Personal information
- Full name: Francisco Callejón Segura
- Date of birth: 15 May 1998 (age 27)
- Place of birth: Pujaire, Spain
- Height: 1.82 m (6 ft 0 in)
- Position(s): Midfielder; centre-back;

Team information
- Current team: Tunari
- Number: 8

Youth career
- Pavía
- 2010–2017: Almería

Senior career*
- Years: Team / Apps / (Gls)
- 2016–2020: Almería B / 97 / (4)
- 2017–2021: Almería / 4 / (0)
- 2020–2021: → Betis B (loan) / 16 / (1)
- 2021–2022: Betis B / 25 / (1)
- 2022–2023: Linares / 33 / (1)
- 2023–2024: Sabadell / 10 / (0)
- 2024: UCAM Murcia / 13 / (2)
- 2024–2025: Estepona / 14 / (0)
- 2025–2026: Socuéllamos / 24 / (0)
- 2026–: Tunari / 6 / (0)

= Francisco Callejón =

Spanish footballer

Francisco Callejón Segura (born 15 May 1998) is a Spanish footballer who plays for Liga II club Tunari. Mainly a central midfielder, he can also play as a centre-back.

==Club career==
Born in Pujaire, Almería, Andalusia, Callejón joined UD Almería's youth setup in 2010, aged 12, from UDC Pavía. He made his senior debut with the B-team on 23 October 2016, starting in a 2–2 Tercera División away draw against CD El Palo.

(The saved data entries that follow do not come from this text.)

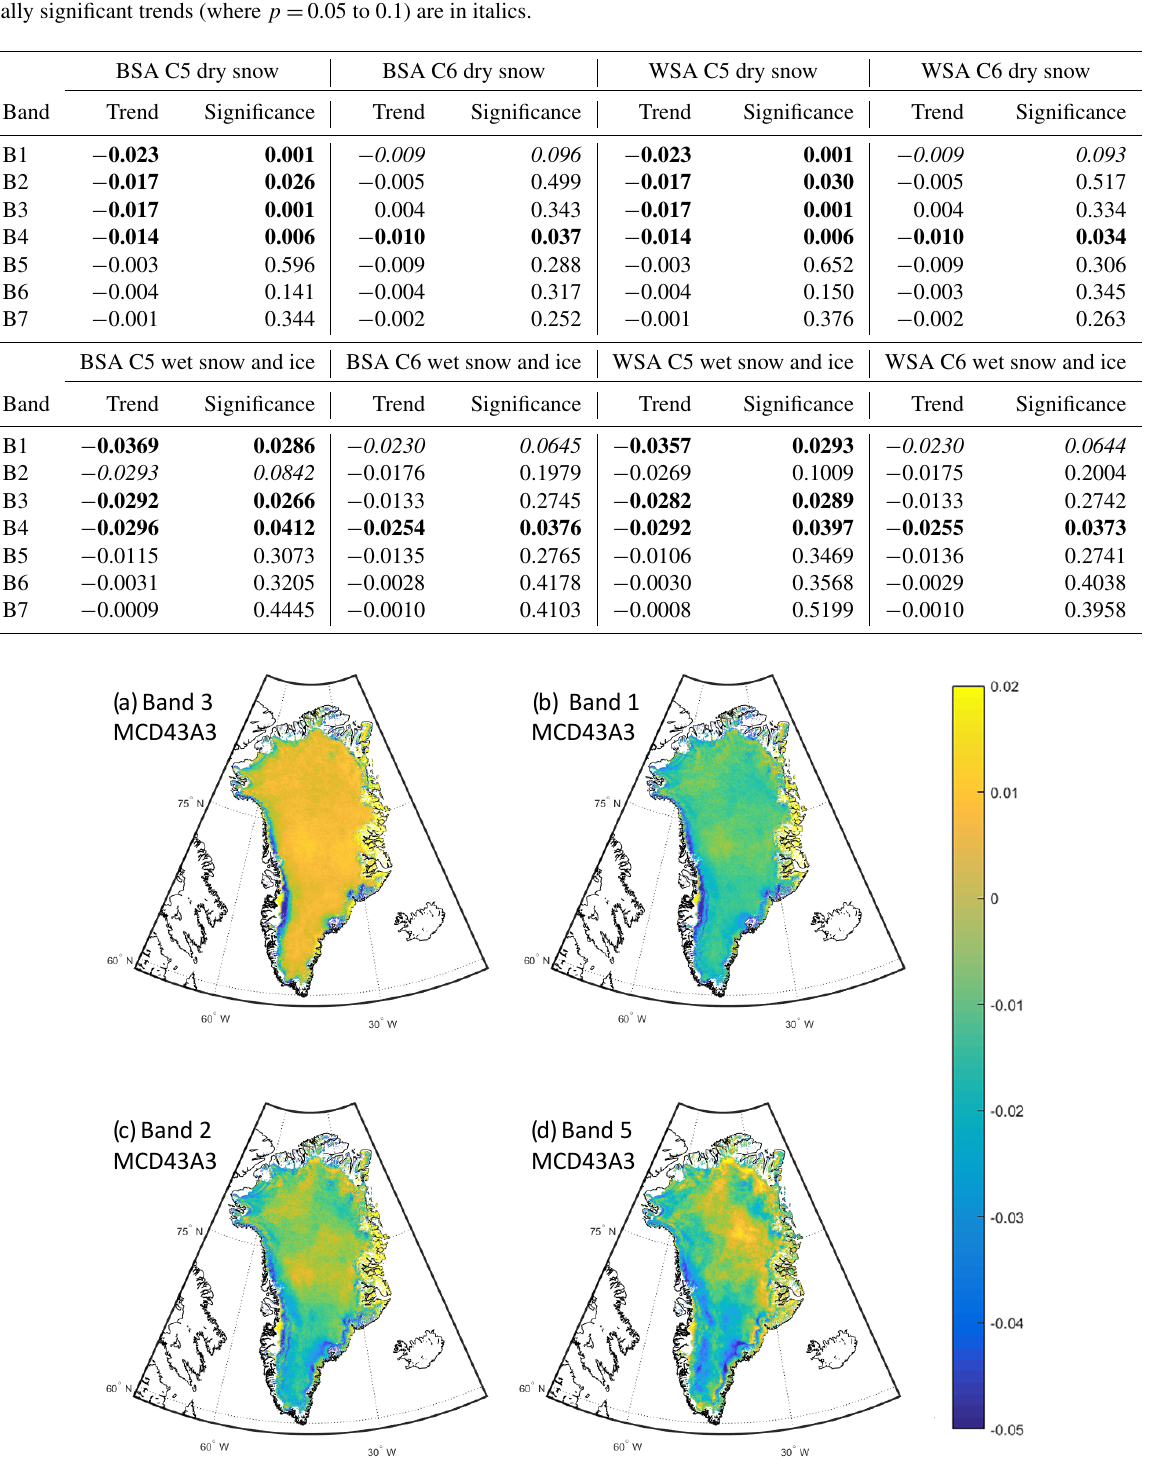
Figure 6. MCD43A3 C6 band 3 (459–479nm), band 1 (620–670nm), band 2 (841–876nm) and band 5 (1230–1250nm) 2003–2016 albedo trends. Band-specific maps show considerable spatial complexity in albedo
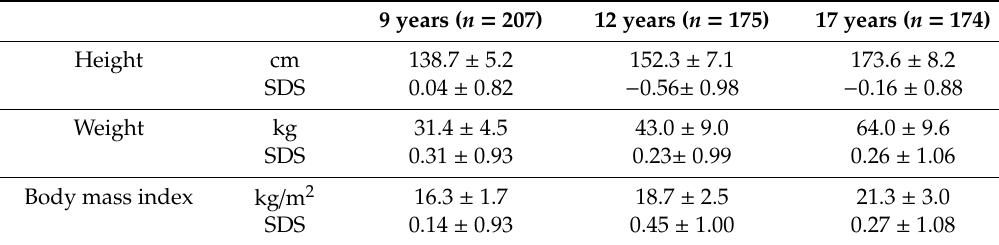
in Table 2. The mean ( ± SD) standard deviation score for body mass index (weight(kg) / height(m) 2 ) was 0.14 ( ± 0.93), 0.45 ( ± 1.00), and 0.27 ( ± 1.08) at the ages of 9, 12, and 17 years, respectively. Table 2. Characteristics of participants.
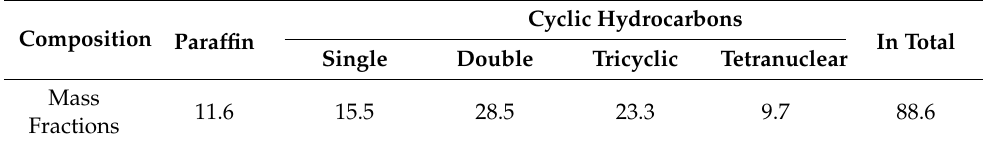
Table 1. Main components and their mass fractions of Karamay 25 # insulating oil.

Definitely promoted to the reserves in January 2017, Callejón scored his first senior goal on 15 January, netting the equalizer in a 1–1 draw at UD Ciudad de Torredonjimeno. On 9 April he made his first team debut, coming on as a second-half substitute for Kalu Uche in a 2–2 home draw against Real Zaragoza in the Segunda División championship.

On 5 May 2020, amidst the COVID-19 pandemic, Callejón renewed his contract with the club until 2023. On 10 September, however, he was loaned to Betis Deportivo Balompié for the 2020–21 campaign.

On 15 July 2021, Callejón signed a permanent five-year contract with the Verdiblancos.